IMU Gait Analysis, Walking vs. Running

A wearable dual-IMU setup that captures and compares the biomechanics of walking and running from foot-mounted motion sensors.

A focused study on wearable gait analysis. I used two WitMotion WT901WIFI IMUs, one on the dorsum of each foot, to record and compare the biomechanics of walking and running in real time. The project covers the full signal pipeline: synchronized motion capture streamed over Wi-Fi, cleaning and zero-lag filtering, gait-cycle segmentation from heel-strike peaks, and statistical feature extraction that quantifies how the two gaits differ. Published as Human Motion Gait Analysis Using IMU Sensors and supported by USDA-NIFA Grant 2023-77040-41262.

One WitMotion WT901WIFI mounted on the dorsum of each foot, capturing 3-axis acceleration and angular velocity during treadmill trials.

At a glance

   
Role Lead author; data collection, signal processing, and analysis
Sensors 2× WitMotion WT901WIFI (MPU9250 9-axis IMU), foot-dorsum mounted
Signals 3-axis linear acceleration + 3-axis angular velocity, 10 Hz, over Wi-Fi
Capture Treadmill (Precor TRM 835), separate walking and running trials
Processing Python/pandas cleaning, 4th-order Butterworth low-pass (4 Hz, zero-lag)
Analysis Heel-strike peak detection, gait-cycle segmentation, statistical features
Funding USDA-NIFA Grant 2023-77040-41262

Why it matters

Clinical gait labs using multi-camera systems like Vicon and OptiTrack are accurate but expensive, and confined to a setting that doesn’t reflect how people actually move. Foot-mounted IMUs are cheap, portable, and capture both the stance and swing phases continuously, which makes gait screening practical outside the lab, in rehabilitation, sports, and everyday monitoring.

Setup and method

The dorsum was chosen as the mount point because its flexibility gives a clean, detailed picture of foot motion through each phase. Sensors on both feet allow a direct left/right comparison. Raw data was streamed over Wi-Fi into the WitMotion app, exported, then cleaned in pandas down to the acceleration and gyroscope channels. After a 4th-order Butterworth low-pass filter (4 Hz cutoff, zero-lag), I computed the resultant acceleration and angular velocity magnitudes to remove orientation dependence, then detected heel strikes as peaks in the acceleration signal to segment individual gait cycles.
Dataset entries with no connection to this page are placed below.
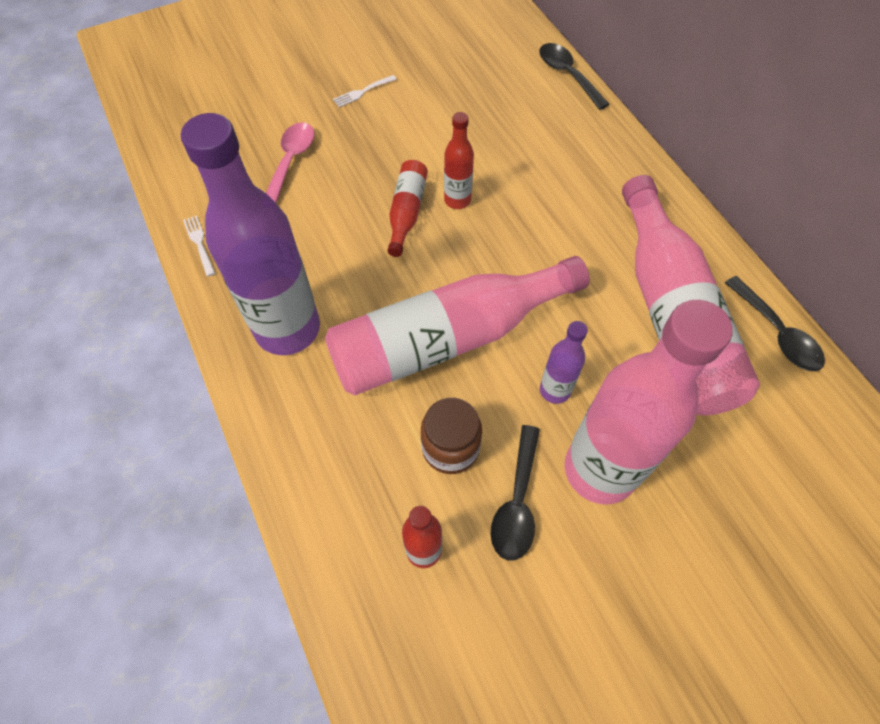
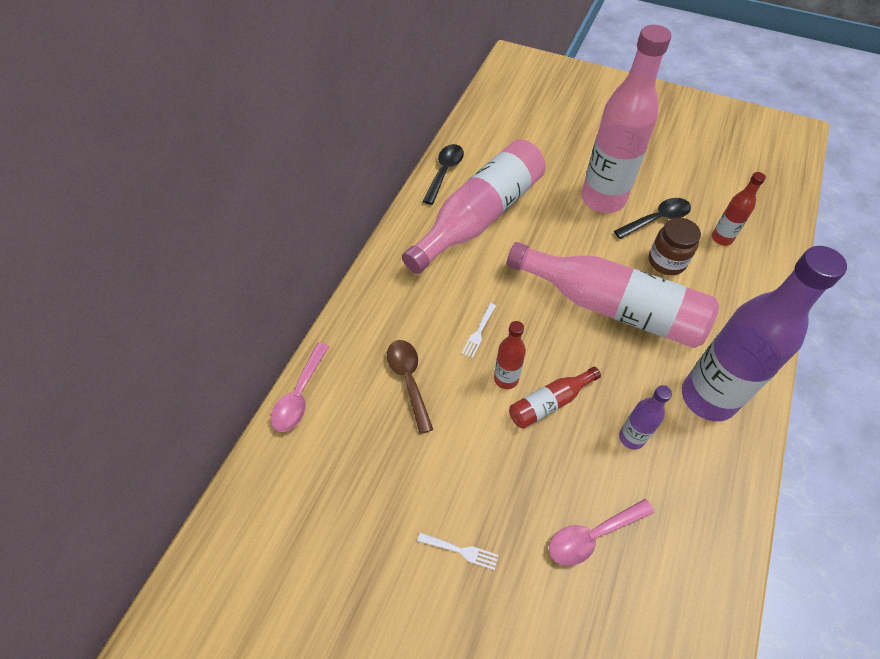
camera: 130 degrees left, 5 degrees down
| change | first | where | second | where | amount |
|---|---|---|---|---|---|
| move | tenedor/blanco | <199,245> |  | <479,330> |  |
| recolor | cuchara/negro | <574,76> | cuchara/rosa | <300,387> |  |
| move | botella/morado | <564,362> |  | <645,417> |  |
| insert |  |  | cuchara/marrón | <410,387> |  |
Left: the stance and swing phases of a normal gait cycle, the framework for interpreting the signals. Right: the WT901WIFI mounted on an adjustable Velcro strap.

Walking vs. running

Segmenting and comparing cycles surfaces a clear biomechanical signature. Walking is slower and more deliberate: cycles of roughly 1–1.2 s, with acceleration peaks near 5 m/s² and angular velocity peaks near 500 °/s, and well-defined troughs between phases. Running compresses everything: cycles of 0.6–0.8 s, sharper peaks reaching ~6 m/s² and ~600 °/s, higher variability, and a right-skewed distribution reflecting explosive, intermittent bursts of force.

Resultant linear acceleration for both feet during walking (left) and running (right). Running shows shorter intervals between heel strikes and higher peak impacts.

What this project demonstrates

  • Wearable sensing. Multi-sensor, dual-foot motion capture with wireless data streaming.
  • Biomechanical signal processing. Zero-lag Butterworth filtering and orientation-independent magnitude derivation.
  • Gait-cycle analysis. Heel-strike event detection, cycle segmentation, and statistical feature extraction.
  • Comparative kinematics. Quantifying how walking and running differ in cycle duration, impact, and rotational dynamics.